Later, as a Paralympian, he logged many hours training at SilverStar, Panorama Mountain Resort, Kimberley Alpine Resort and Sun Peaks Resort. Along with Big White Ski Resort, he says all these ski areas are leaders in their own way when it comes to accessibility. He has fond memories of Whistler Blackcomb, where he freestyle skied as a teenager and later, as a ski racer, experienced the unforgettable excitement of the Vancouver 2010 Paralympic Winter Games.

As an adaptive skier, the 35-year-old continues to redefine the boundaries of snow sports for people who have suffered traumatic spinal cord injuries. Born in Kimberley, he put on skis for the first time in his early teens and quickly took to freestyle. He pursued freestyle competition for several years, but eventually traded that dream for coaching and sharing his passion for skiing with a younger generation. In 2004, his life changed forever when a skiing accident left him paralyzed from the waist down.

As he struggled to come to terms with his new reality, one thing was clear – skiing and adventure sport would remain central to his life. Six years after the accident, Mr. Dueck competed as a sit skier in the Vancouver 2010 Paralympics, where he won a silver medal, and four years later, silver and gold in Sochi.

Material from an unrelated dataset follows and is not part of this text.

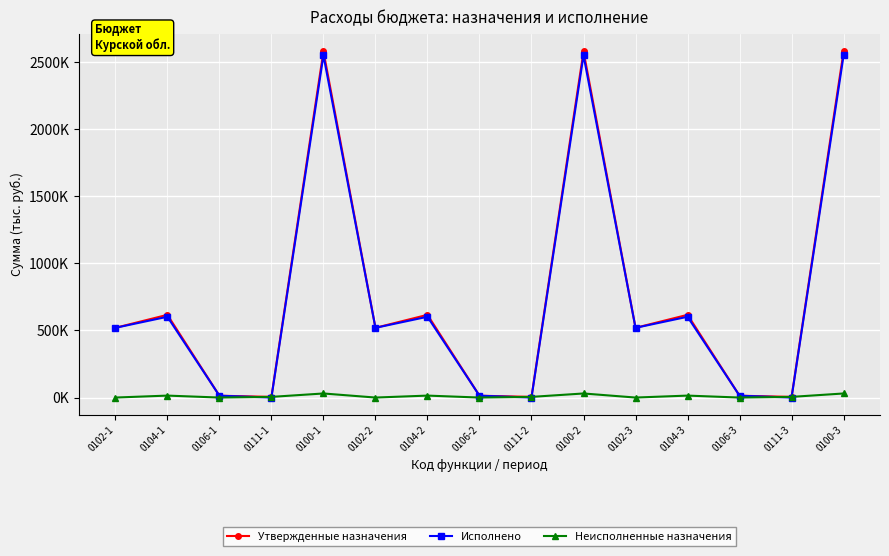

At 0111-3, list the series in order from smallest to largest.

Исполнено, Утвержденные назначения, Неисполненные назначения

Along the way, he became the first person to do a back flip on a sit ski, which earned him National Geographic’s recognition as the 2012 Adventurer of the Year; shared his personal journey as a motivational speaker; and starred in the 2011 Mike Douglas film Freedom Chair, which traces his return to the ski slopes after his injury.

Today, with a wife and two young children, Mr. Dueck has retired from the all-consuming life of competitive racing to focus more on family and his role as an ambassador for adaptive athletes. As president of the Live It! Love It! Foundation, he takes the non-profit’s motto, Empowering Through Adventure, seriously.

Mr. Dueck says he feels a sense of responsibility to share his love of outdoor adventure and skiing with people facing physical challenges. This winter will see him expanding the notion of cat skiing with a specially designed trailer that fits four sit skiers and can be attached to a snow cat. That’s the Dueck way; always pushing the concept of what’s possible.  

He says he will always stay close to B.C.’s mountains. “I’m looking forward to spending time with my three-year-old daughter, enjoying her learning curve.

“For me, the attraction of spending time in nature is that it exposes who you are and where you want to be. B.C. does that better than any place I know.”